Sure, there are unicorns; but more often than not, you’re going to need to put together quality marketing, successful lead follow-up, and an effective sales process to close the deal. Here’s a quick guide on how it’s done through the lens of five of the biggest failures we’ve seen.

  1. Meddling: Here’s the deal, as a managed services provider, you spend your days convincing people that you are the technology expert and that they should trust your recommendations. It’s extremely frustrating if a client purchases their own desktop/laptop and expects you to service it. It’s time to pay that advice forward. When you hire a marketing provider, trust their expertise. If they recommend posting something on Facebook that doesn’t mention IT in an effort to get some engagement and interaction, trust them. Let them drive the content, provide approvals where necessary, input when asked, and let the systems work. On the other hand, if they’re asking you to come up with the vast majority of the content rather than taking the lead with a clear understanding of IT, run the other way.
  2. Understand Your List: Our marketing program tracks lead scores based on engagement. When a contact reaches a lead score of 30, it’s time to make a phone call, go through the diagnostic questions, and see what happens. Unfortunately, though, once someone hits that lead score, we often hear why that person isn’t worth a follow-up. They’re the wrong size, wrong industry, wrong whatever excuse du jour. If you’re not going to follow up on the lead when they hit the score, don’t put them on the list. A huge list of people not worth your time in the sales process is garbage. You’d be better served with a smaller list of people that are actually engaged in your content and would make for good clients someday.
  3. Follow-Up: When you get a qualified prospect alert (lead score of 30), you actually have to follow-up. If you’re not using a program that tracks lead scores, (you should be, but that’s a side point), look at open rates and click-through rates to determine your most active prospects. We recommend a three by three matrix – three phone calls + three voicemails/email follow-ups. You don’t call one time and give up. You don’t sit on it for 20 days before you pick up the phone. You get a lead alert, you take action within 24 hours, and then repeat that action at least three more times over the next ten days before releasing them back to ongoing marketing efforts.
  4. Use the Right Scripts: Here’s an example of the worst script you could use: “We know that you’ve been reading our materials, so we just wanted to follow-up to see if you needed anything.” First, it’s creepy. Second, you know exactly what they’ve been reading, so you have a pretty good idea of what they need. Use this information to your advantage without sounding like a stalker. For example, if you notice they’ve been reading all of your cybersecurity materials, the call begins something like this: “With all the current news about cyber-attacks and security leaks, the last thing business owners need is to feel like a target. Our clients have mitigated this risk by taking advantage of the latest technology tools available…” Effective scripts will be your quickest ticket to turning someone who is minimally interested in a first appointment.
  5. Complete every portion of the sales process: After you get past the gatekeeper, stick to the script. We have clearly defined every portion of the sales process and we host Academies, Summits, and Labs on the subject for a reason.
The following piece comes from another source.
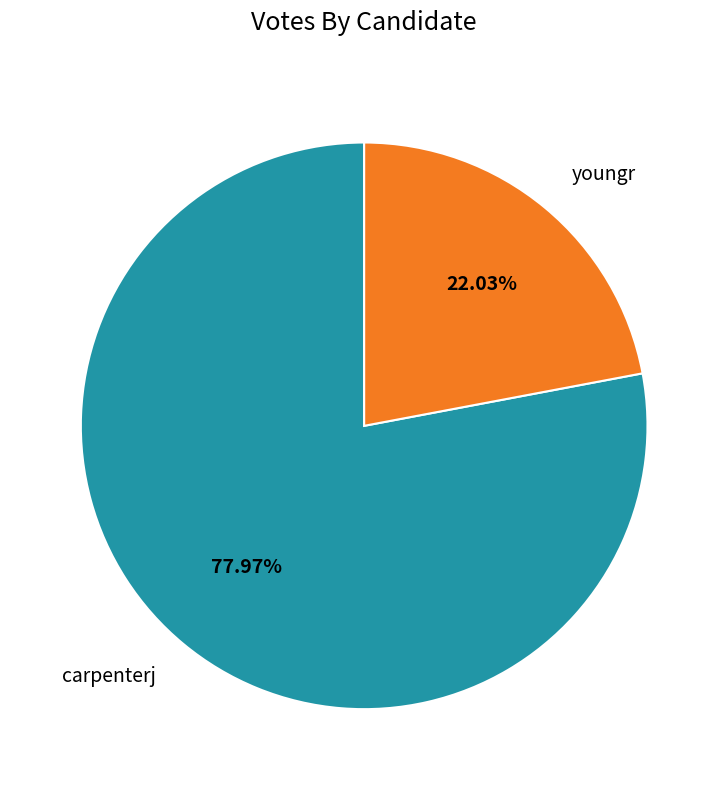

Between carpenterj and youngr, which is larger?

carpenterj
This is the difference between telling your marketing company it wasn’t a good lead and closing a deal. If you bring on board a marketing company, it is your responsibility to ensure that you back them up with a strong sales game. And, if you’re having trouble closing deals, come see us.

So, to answer the question posed in the title MSP Marketing…Is it Worth It? Absolutely! In the past six months, one of our clients has added over $60,000 in projects and $144,000 in agreement revenue from the campaigns CharTec is running. They also have two more Sales Presentations on the calendar. However, you can only expect these results if you’re willing to put in the work to avoid these five pitfalls.